Here's another photo of darker glass that I sandblasted and drew on... I need to fire the drawing, and then re-sandblast it. I really haven't done anything big yet. One reason is I'd have no way to get it home. I figured out that's most likely why there is at least one big glass piece at the Beech Mtn house (right, Kel?).

My fingers are still crispy... well, actually just blistered... and blistered deep... I'm surprised I have skin there. I will not try to pick up hot glass again! 

I think my goal for the next two days is to come up with ideas of things to actually paint. I have a hard time painting straight out of my head... I need photos or images... or the actual thing that I'm trying to draw or paint, in front of me. 

I also need to work on this droplet project... and everything else... oh, and that mask project is due Monday... Very busy. 

I really like it here. I think I'm going to try to get a work study or scholarship to stay longer. Also, one of my housemates has a guest house in the Outerbanks, and has invited me to stay there... I've never been before.

** Extracted entries **
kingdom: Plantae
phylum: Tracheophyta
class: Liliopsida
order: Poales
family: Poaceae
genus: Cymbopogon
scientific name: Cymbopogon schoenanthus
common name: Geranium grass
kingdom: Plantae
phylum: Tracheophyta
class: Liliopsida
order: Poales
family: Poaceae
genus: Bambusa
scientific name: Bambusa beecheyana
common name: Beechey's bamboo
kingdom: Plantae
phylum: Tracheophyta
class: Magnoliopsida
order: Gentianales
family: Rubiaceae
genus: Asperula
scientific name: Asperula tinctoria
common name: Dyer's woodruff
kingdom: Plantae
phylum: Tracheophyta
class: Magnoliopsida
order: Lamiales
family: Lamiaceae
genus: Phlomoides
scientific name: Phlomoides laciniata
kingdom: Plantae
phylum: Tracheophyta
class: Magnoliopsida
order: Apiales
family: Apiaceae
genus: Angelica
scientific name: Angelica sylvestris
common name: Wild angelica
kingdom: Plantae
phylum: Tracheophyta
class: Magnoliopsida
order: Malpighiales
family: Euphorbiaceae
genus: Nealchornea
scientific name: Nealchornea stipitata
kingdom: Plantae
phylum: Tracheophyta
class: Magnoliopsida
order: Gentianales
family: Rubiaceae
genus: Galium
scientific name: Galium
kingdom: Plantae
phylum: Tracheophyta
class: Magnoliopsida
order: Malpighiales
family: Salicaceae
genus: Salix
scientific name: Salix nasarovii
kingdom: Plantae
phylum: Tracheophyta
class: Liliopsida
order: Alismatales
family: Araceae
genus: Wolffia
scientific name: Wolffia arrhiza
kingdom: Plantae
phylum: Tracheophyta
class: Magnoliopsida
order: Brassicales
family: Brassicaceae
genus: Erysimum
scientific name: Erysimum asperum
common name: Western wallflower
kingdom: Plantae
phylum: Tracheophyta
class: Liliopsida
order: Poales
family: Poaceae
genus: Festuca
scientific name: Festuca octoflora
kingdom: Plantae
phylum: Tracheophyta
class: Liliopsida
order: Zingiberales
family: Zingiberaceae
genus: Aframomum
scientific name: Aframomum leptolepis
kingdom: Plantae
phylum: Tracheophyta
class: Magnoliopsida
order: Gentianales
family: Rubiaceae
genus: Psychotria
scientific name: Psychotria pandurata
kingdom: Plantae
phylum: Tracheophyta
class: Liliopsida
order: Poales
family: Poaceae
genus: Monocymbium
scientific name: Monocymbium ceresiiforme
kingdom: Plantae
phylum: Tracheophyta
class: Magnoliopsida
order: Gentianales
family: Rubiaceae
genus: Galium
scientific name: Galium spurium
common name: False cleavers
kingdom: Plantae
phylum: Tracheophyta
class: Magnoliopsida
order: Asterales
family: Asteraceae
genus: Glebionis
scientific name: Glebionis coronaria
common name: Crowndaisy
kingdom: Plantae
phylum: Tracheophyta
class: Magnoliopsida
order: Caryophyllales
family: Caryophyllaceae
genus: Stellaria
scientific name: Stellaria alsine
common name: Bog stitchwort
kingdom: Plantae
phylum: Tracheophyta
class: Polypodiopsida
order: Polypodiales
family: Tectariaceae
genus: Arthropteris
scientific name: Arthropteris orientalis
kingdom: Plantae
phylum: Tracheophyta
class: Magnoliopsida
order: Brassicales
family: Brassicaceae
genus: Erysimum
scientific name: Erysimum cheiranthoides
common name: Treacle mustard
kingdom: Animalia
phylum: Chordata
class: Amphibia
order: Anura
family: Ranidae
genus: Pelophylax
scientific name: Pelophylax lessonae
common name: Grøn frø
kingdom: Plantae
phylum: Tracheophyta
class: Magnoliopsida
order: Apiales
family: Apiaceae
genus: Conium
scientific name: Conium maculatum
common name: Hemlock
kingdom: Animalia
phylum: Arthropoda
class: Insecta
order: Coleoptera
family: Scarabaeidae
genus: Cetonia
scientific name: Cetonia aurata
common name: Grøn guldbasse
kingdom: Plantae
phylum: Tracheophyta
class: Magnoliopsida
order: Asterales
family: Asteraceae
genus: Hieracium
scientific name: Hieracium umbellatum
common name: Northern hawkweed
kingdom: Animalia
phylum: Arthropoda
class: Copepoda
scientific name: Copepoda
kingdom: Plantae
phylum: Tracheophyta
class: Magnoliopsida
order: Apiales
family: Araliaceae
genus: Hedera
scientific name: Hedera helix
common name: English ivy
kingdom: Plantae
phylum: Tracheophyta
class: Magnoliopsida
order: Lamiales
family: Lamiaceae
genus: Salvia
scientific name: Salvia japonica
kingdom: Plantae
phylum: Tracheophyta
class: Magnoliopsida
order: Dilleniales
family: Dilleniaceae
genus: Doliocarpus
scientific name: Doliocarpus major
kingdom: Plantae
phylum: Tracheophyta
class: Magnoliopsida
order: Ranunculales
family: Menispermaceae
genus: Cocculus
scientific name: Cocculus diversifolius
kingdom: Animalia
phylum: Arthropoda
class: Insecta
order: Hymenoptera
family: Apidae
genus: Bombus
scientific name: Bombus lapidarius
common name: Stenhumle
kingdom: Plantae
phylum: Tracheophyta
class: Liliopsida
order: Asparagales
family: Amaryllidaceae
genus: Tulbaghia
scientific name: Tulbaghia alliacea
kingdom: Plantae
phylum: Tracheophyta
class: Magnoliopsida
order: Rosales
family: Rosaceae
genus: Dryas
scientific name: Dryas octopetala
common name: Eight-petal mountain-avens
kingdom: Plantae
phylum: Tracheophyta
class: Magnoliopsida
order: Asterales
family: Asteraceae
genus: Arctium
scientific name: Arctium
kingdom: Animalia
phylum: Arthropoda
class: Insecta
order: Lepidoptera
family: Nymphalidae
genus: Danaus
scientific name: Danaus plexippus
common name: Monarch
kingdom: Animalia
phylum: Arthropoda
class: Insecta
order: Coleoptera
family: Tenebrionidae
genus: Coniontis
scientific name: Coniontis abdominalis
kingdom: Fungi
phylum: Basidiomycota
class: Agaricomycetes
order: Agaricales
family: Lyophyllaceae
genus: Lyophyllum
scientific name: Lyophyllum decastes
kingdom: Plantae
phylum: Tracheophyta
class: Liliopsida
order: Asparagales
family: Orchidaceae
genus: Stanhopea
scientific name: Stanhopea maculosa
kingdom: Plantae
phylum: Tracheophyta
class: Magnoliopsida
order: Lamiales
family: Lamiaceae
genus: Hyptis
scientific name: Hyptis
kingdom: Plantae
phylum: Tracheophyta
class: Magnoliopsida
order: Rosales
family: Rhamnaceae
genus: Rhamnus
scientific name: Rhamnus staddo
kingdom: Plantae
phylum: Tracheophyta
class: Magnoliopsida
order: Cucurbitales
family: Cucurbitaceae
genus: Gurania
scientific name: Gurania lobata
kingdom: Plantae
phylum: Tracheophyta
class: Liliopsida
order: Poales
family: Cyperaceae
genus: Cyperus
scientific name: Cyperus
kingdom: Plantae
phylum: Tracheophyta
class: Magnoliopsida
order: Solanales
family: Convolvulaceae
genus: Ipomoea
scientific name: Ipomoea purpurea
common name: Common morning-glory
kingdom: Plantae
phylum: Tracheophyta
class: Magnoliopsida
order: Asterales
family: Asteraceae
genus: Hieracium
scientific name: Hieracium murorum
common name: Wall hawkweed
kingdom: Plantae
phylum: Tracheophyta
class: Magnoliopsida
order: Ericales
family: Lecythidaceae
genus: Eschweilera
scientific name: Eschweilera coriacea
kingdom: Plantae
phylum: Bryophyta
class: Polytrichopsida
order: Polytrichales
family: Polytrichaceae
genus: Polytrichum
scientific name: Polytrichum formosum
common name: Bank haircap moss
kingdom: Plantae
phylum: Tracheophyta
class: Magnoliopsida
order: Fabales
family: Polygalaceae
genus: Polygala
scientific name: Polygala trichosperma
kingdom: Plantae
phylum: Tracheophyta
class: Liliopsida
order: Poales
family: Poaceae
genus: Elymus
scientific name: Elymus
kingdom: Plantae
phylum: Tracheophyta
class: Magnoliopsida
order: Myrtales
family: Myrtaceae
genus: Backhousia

** Short problem A **
Summarize the glasswork post in three sentences.
** Short problem B **
Carry the glasswork post on from its last sentence.
The lines after the glasswork post have no connection to it.

** Right answer A **
The writer sandblasted and drew on a piece of darker glass that still needs to be fired and sandblasted again, and hasn't made anything big yet, partly because there would be no way to get it home. After picking up hot glass, the writer has deeply blistered fingers and vows not to do it again. The writer plans to spend the next two days finding things to paint, since painting requires photos or the actual subject in view, while also juggling a droplet project and a mask project due Monday, and hopes to stay longer through a work study or scholarship.

** Right answer B **
I'm just waiting to see where God leads me... that is why I'm here... that's why I sold my stuff, have no lease or mortgage, and got a storage unit. Who knows where I'll end up....

Friday, May 30, 2008

Musings and amusing


My blown glass bubble with a white feather in it... the pics didn't turn out that great... I'll take some good ones tomorrow.







Wow, Friday already?! I'm sad.... I don't want next Friday to be my last class day. This class is so much information, that I really wish it was much longer. There's so much to learn and do... I feel like I've learned a whole bunch, but haven't had time for execution yet.

I'm starting to "get" the art thing (I think). When I mean "art" thing... I mean the creative process that I usually overlook. This class is like Art School in two weeks. 

I met with my instructors today, they want me to paint a lot more... and to start executing. I have a bit of a problem with painting or drawing on command... Actually a big problem, I freeze and don't know what to paint or draw. I told them that... I also don't think in pictures... I think in words... T gave me a huge sketchbook and wants me to fill it up... most of the pages just have words on them. I told them that and Sheryl said she thinks in words too, and showed me another book she keeps... it only has words  in it. A HA! I can do that! Actually I kinda already do it...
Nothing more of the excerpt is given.